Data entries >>
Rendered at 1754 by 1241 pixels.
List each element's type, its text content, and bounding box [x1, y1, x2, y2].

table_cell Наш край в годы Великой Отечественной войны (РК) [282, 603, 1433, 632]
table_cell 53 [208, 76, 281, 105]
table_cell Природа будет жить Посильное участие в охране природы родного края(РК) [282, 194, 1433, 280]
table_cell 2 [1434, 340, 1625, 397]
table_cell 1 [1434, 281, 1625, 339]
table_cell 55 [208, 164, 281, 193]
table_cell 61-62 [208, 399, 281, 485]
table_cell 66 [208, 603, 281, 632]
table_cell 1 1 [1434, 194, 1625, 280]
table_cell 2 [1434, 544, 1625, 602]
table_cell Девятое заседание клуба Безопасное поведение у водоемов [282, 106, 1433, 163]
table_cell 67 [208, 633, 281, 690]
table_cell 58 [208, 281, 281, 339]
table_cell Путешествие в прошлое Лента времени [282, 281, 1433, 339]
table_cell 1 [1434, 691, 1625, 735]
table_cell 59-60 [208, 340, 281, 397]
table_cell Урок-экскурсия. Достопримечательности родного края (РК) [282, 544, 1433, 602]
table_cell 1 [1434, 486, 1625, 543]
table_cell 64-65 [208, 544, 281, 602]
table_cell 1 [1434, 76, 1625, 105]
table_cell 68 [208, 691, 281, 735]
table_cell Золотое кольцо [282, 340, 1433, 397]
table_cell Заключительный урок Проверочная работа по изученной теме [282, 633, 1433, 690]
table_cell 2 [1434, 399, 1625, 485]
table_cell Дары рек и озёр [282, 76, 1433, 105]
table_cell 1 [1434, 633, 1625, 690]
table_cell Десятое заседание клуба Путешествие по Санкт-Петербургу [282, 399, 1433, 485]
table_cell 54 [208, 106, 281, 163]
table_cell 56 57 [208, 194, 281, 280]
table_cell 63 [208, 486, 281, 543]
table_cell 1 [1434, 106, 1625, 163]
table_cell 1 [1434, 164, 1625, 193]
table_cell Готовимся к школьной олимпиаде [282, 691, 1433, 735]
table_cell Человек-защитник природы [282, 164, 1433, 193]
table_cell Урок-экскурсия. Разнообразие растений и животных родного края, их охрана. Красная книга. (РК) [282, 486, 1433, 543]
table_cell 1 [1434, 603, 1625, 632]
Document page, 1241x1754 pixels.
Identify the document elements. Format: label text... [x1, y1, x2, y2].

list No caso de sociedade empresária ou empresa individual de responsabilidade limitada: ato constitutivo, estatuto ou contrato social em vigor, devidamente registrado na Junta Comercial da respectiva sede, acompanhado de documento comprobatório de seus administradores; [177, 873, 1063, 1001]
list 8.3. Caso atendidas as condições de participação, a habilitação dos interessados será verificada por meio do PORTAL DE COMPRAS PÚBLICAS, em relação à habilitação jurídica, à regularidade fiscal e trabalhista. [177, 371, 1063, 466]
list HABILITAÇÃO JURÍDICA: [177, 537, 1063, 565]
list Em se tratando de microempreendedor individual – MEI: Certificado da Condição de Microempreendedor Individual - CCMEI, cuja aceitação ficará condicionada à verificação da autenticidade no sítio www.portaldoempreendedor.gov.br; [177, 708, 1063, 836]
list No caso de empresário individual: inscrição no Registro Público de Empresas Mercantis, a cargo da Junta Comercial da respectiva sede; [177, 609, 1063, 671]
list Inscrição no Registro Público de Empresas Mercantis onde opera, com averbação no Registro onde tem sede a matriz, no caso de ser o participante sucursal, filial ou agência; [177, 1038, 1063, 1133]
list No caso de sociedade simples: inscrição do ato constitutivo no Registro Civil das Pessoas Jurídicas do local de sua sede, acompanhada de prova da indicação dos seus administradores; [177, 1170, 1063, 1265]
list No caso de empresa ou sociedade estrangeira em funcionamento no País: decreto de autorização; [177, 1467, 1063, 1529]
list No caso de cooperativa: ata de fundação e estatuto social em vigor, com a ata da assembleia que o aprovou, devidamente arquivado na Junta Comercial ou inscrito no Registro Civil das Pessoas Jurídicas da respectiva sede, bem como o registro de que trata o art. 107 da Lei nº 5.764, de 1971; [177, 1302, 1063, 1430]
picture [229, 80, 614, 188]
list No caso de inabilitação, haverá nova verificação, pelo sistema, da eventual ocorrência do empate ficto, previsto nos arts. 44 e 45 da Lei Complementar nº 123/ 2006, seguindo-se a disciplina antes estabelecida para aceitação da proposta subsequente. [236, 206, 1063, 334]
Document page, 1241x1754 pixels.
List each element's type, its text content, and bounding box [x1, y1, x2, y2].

TASK GOAL >> What you write must match the records above exactly, line for line.

ANSWER TO THE EXERCISE >>
Rendered at 1754 by 1241 pixels.
List each element's type, its text content, and bounding box [x1, y1, x2, y2].

table_cell Наш край в годы Великой Отечественной войны (РК) [282, 603, 1433, 632]
table_cell 53 [208, 76, 281, 105]
table_cell Природа будет жить Посильное участие в охране природы родного края(РК) [282, 194, 1433, 280]
table_cell 2 [1434, 340, 1625, 397]
table_cell 1 [1434, 281, 1625, 339]
table_cell 55 [208, 164, 281, 193]
table_cell 61-62 [208, 399, 281, 485]
table_cell 66 [208, 603, 281, 632]
table_cell 1 1 [1434, 194, 1625, 280]
table_cell 2 [1434, 544, 1625, 602]
table_cell Девятое заседание клуба Безопасное поведение у водоемов [282, 106, 1433, 163]
table_cell 67 [208, 633, 281, 690]
table_cell 58 [208, 281, 281, 339]
table_cell Путешествие в прошлое Лента времени [282, 281, 1433, 339]
table_cell 1 [1434, 691, 1625, 735]
table_cell 59-60 [208, 340, 281, 397]
table_cell Урок-экскурсия. Достопримечательности родного края (РК) [282, 544, 1433, 602]
table_cell 1 [1434, 486, 1625, 543]
table_cell 64-65 [208, 544, 281, 602]
table_cell 1 [1434, 76, 1625, 105]
table_cell 68 [208, 691, 281, 735]
table_cell Золотое кольцо [282, 340, 1433, 397]
table_cell Заключительный урок Проверочная работа по изученной теме [282, 633, 1433, 690]
table_cell 2 [1434, 399, 1625, 485]
table_cell Дары рек и озёр [282, 76, 1433, 105]
table_cell 1 [1434, 633, 1625, 690]
table_cell Десятое заседание клуба Путешествие по Санкт-Петербургу [282, 399, 1433, 485]
table_cell 54 [208, 106, 281, 163]
table_cell 56 57 [208, 194, 281, 280]
table_cell 63 [208, 486, 281, 543]
table_cell 1 [1434, 106, 1625, 163]
table_cell 1 [1434, 164, 1625, 193]
table_cell Готовимся к школьной олимпиаде [282, 691, 1433, 735]
table_cell Человек-защитник природы [282, 164, 1433, 193]
table_cell Урок-экскурсия. Разнообразие растений и животных родного края, их охрана. Красная книга. (РК) [282, 486, 1433, 543]
table_cell 1 [1434, 603, 1625, 632]
Document page, 1241x1754 pixels.
Identify the document elements. Format: label text... [x1, y1, x2, y2].

list No caso de sociedade empresária ou empresa individual de responsabilidade limitada: ato constitutivo, estatuto ou contrato social em vigor, devidamente registrado na Junta Comercial da respectiva sede, acompanhado de documento comprobatório de seus administradores; [177, 873, 1063, 1001]
list 8.3. Caso atendidas as condições de participação, a habilitação dos interessados será verificada por meio do PORTAL DE COMPRAS PÚBLICAS, em relação à habilitação jurídica, à regularidade fiscal e trabalhista. [177, 371, 1063, 466]
list HABILITAÇÃO JURÍDICA: [177, 537, 1063, 565]
list Em se tratando de microempreendedor individual – MEI: Certificado da Condição de Microempreendedor Individual - CCMEI, cuja aceitação ficará condicionada à verificação da autenticidade no sítio www.portaldoempreendedor.gov.br; [177, 708, 1063, 836]
list No caso de empresário individual: inscrição no Registro Público de Empresas Mercantis, a cargo da Junta Comercial da respectiva sede; [177, 609, 1063, 671]
list Inscrição no Registro Público de Empresas Mercantis onde opera, com averbação no Registro onde tem sede a matriz, no caso de ser o participante sucursal, filial ou agência; [177, 1038, 1063, 1133]
list No caso de sociedade simples: inscrição do ato constitutivo no Registro Civil das Pessoas Jurídicas do local de sua sede, acompanhada de prova da indicação dos seus administradores; [177, 1170, 1063, 1265]
list No caso de empresa ou sociedade estrangeira em funcionamento no País: decreto de autorização; [177, 1467, 1063, 1529]
list No caso de cooperativa: ata de fundação e estatuto social em vigor, com a ata da assembleia que o aprovou, devidamente arquivado na Junta Comercial ou inscrito no Registro Civil das Pessoas Jurídicas da respectiva sede, bem como o registro de que trata o art. 107 da Lei nº 5.764, de 1971; [177, 1302, 1063, 1430]
picture [229, 80, 614, 188]
list No caso de inabilitação, haverá nova verificação, pelo sistema, da eventual ocorrência do empate ficto, previsto nos arts. 44 e 45 da Lei Complementar nº 123/ 2006, seguindo-se a disciplina antes estabelecida para aceitação da proposta subsequente. [236, 206, 1063, 334]
Document page, 1241x1754 pixels.
List each element's type, its text content, and bounding box [x1, y1, x2, y2].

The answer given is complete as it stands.